As a whole, some curatorial consideration of each individual artist included within Jafa's frame, perhaps by making each person's presence more specific, would have benefitted the choreography of this show. While Arthur Jafa's practice is rich in that it adopts different modes of address, these different modes appear to get into each other's way in this particular case because there are other voices to consider in it, too. In a similar vein, very little curatorial effort seems to have been made to translate Jafa's practice for the context in which it is being shown. Aside from a very casual conversation between the artist and German art critic Joerg Heiser on 12 February 2018, there have been no further events or discussions to contextualise the works—by staging conversations with the women artists included in this show, for example. Aside from a wall text placed at the entrance of the space containing excerpts from the press material, the press statement is the only source of information; but it is short and formulaic, vaguely articulating Jafa's intention to approximate 'the radical alienation of Black life in the West' but never situating his practice more thoroughly and rigorously within the specific North American context out of which it emerged, which is one among many experiences and cultural manifestations of Blackness.
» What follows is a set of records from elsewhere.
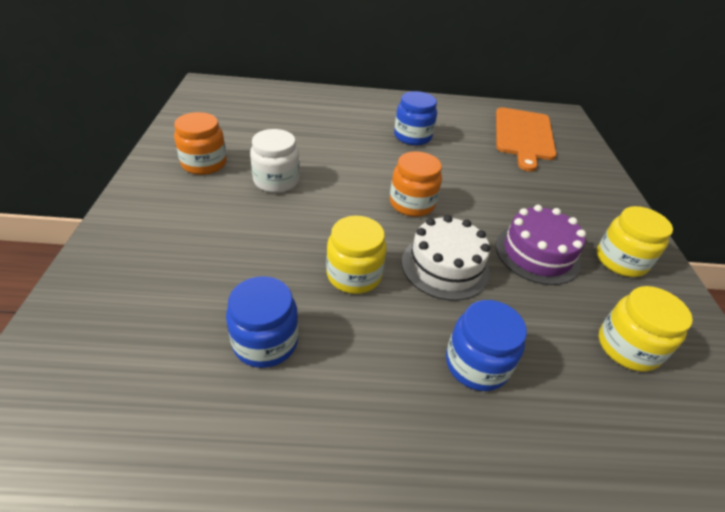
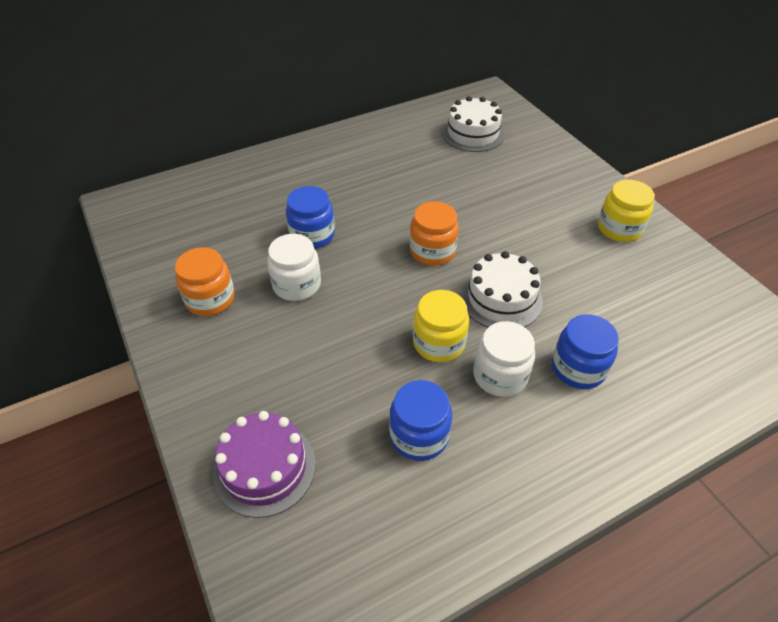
camera: 25 degrees left, 5 degrees up
blue jar [394,91,437,145] -> blue jar moved to [286,186,335,249]
purple cake [495,205,586,285] -> purple cake moved to [213,411,316,518]
orange cutting board [496,107,557,172] -> white cake [442,96,505,152]
yellow jar [599,286,693,372] -> none
none -> white jar [473,321,535,397]

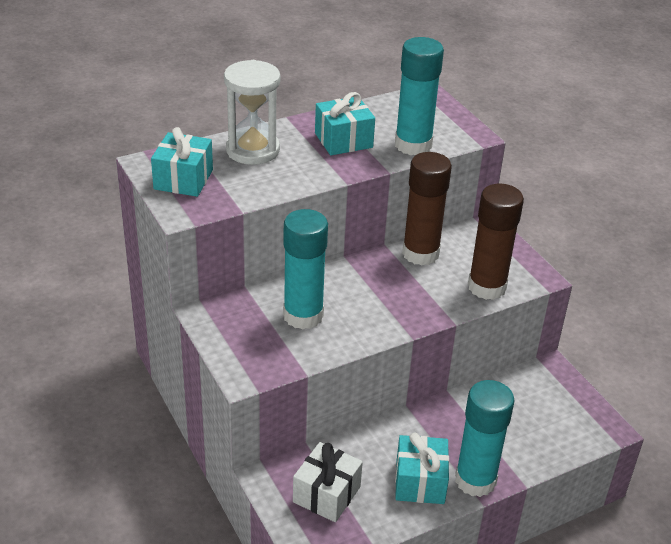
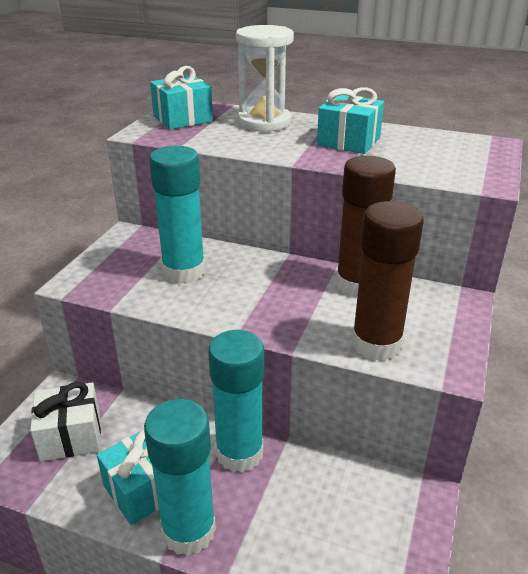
camera: 50 degrees right, 5 degrees down
turquoise glue stick [395,37,444,155] -> turquoise glue stick moved to [208,330,264,472]

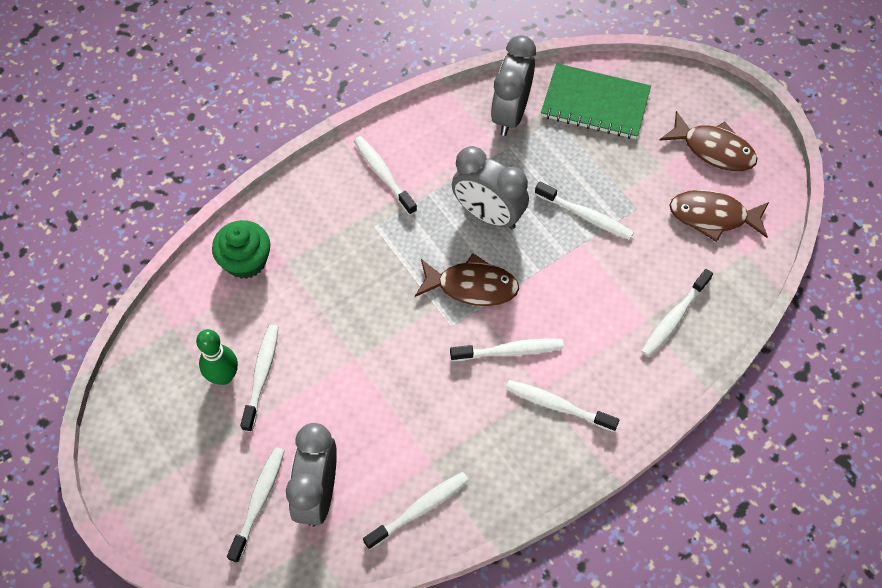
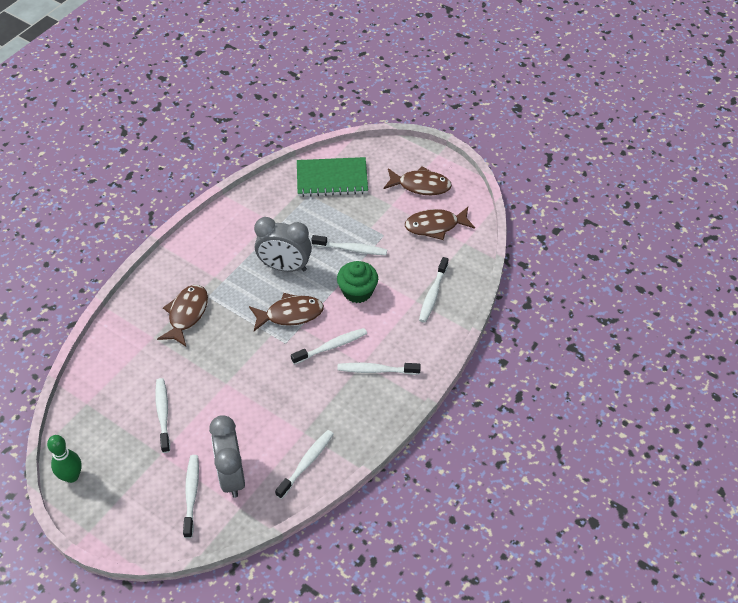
camera: 20 degrees left, 10 degrees down
green bowling pin [196,329,238,385] -> green bowling pin moved to [47,435,82,483]
green cupcake [212,220,270,279] -> green cupcake moved to [337,261,378,303]
white toothbrush [354,136,417,215] -> none
grey clock [491,35,536,136] -> none
none -> brown fish [157,285,208,346]

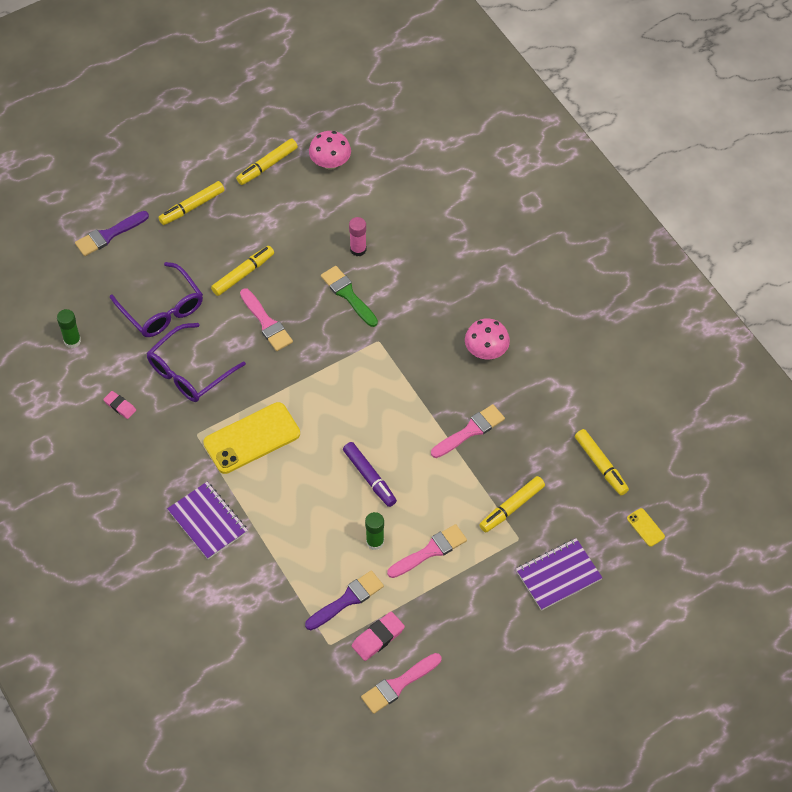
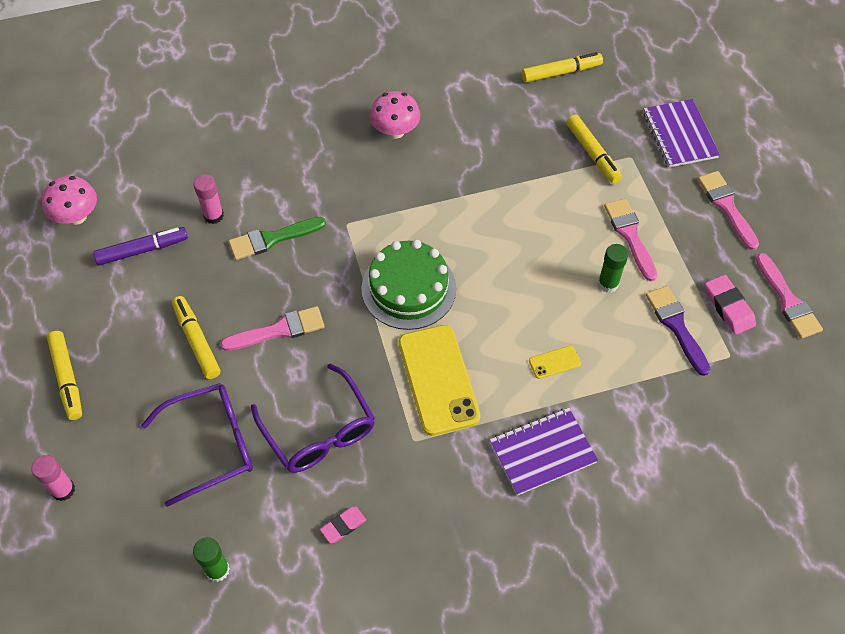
camera: 75 degrees left, 0 degrees up
purple brush [75,211,149,256] -> pink glue stick [31,455,75,501]
yellow marker [236,138,298,185] -> none
purple marker [343,442,397,507] -> purple marker moved to [93,227,188,265]
pink brush [431,404,505,458] -> pink brush moved to [698,171,759,250]
yellow phone [627,508,665,547] -> yellow phone moved to [529,346,581,379]
none -> green cake [361,240,456,330]

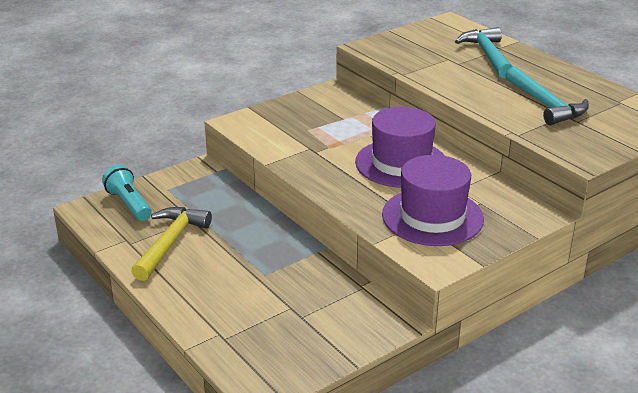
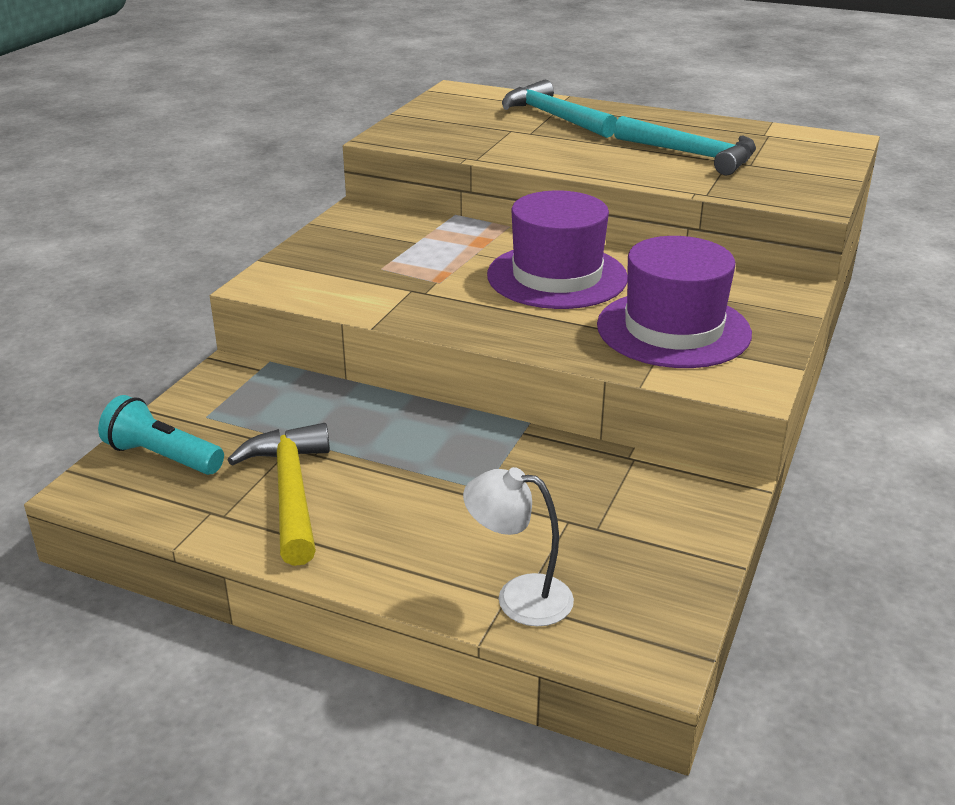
camera: 30 degrees left, 0 degrees up
none -> white lamp [463,467,574,626]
What this all amounts to is somewhat of a missed opportunity. This could have been an occasion to talk about the pervasive and widely denied racism in the U.S. and Europe, and more importantly consider the crucial questions that Jafa's work raises in the German context, which is witnessing a comeback of far-right nationalisms and widespread racism, yet is also where a vibrant community of artists, writers and curators from around the world work and live in cities like Berlin. If, as Arthur Jafa clearly states in an interview, his work is addressed to Black people, then it feels like the institution has missed an interesting opportunity for dialogue between different experiences of Blackness that Jafa's work opens up to. —[O]
Thank you to Jan Verwoert, Bonaventure Soh Bejeng Ndikung, and Heiko Thandeka for the fruitful conversations.